## Data for the task
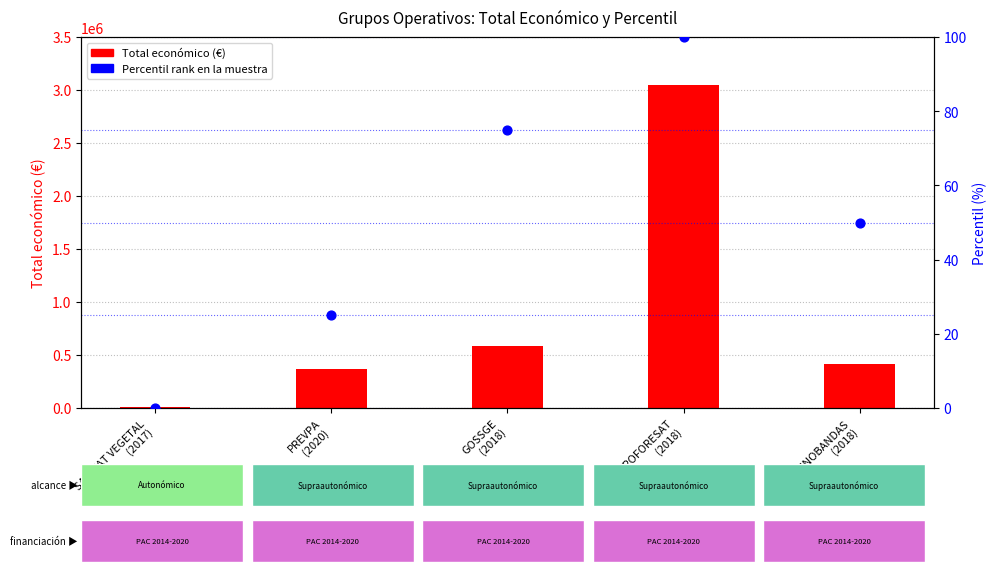

Which series has the largest Y range (max minus min)?

Total económico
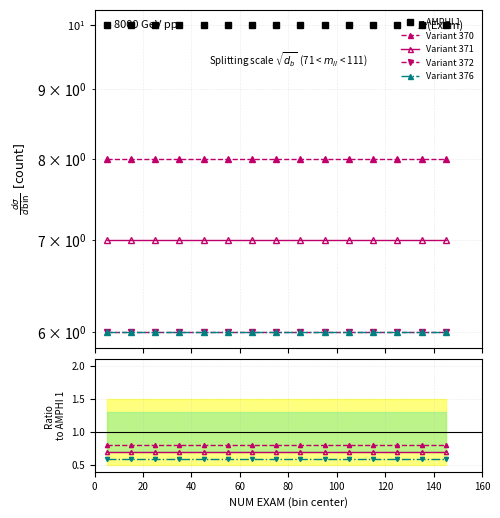

What position from the left is 140?

8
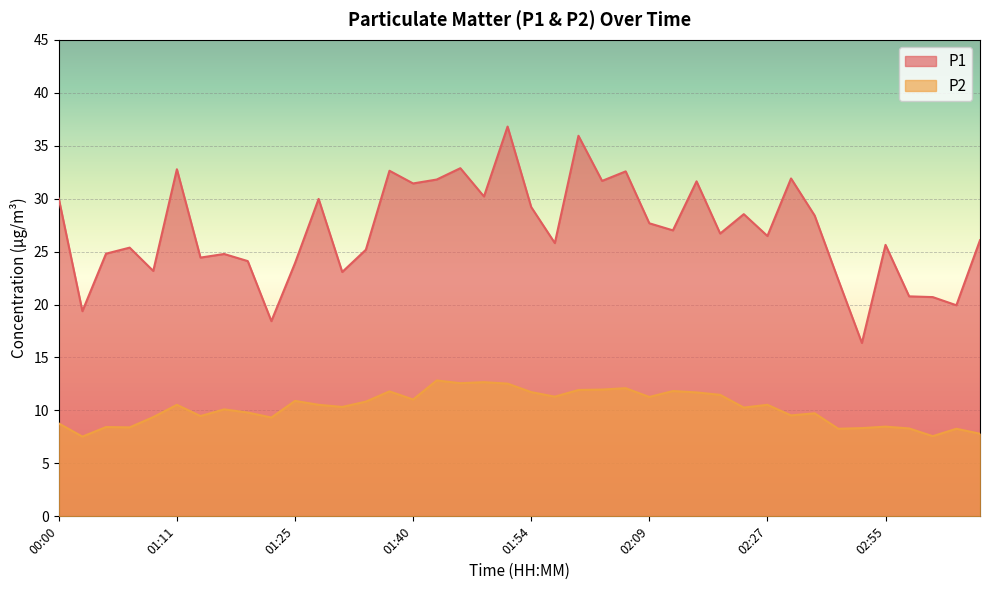

True or false: P1 and P2 cross at least once.

False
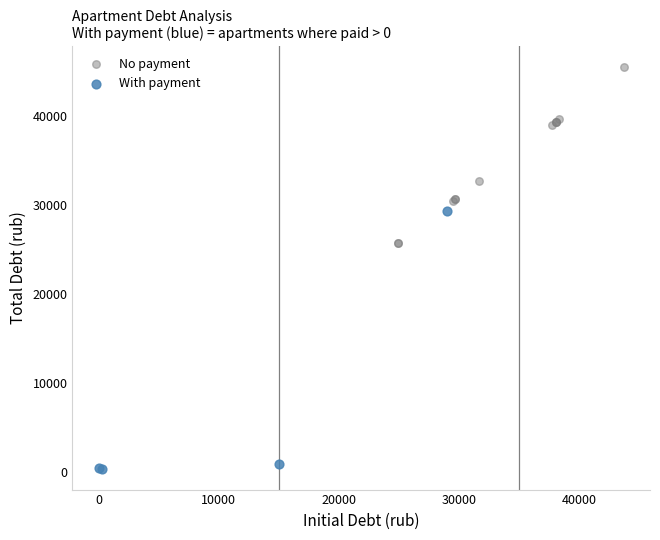

What are all the series names shown in the legend?

No payment, With payment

## Written task
Reproduce every row above word for word, leaving out the pictures.

## Answer to the exercise
Which series has the largest Y range (max minus min)?

Total económico

What position from the left is 140?

8

True or false: P1 and P2 cross at least once.

False

What are all the series names shown in the legend?

No payment, With payment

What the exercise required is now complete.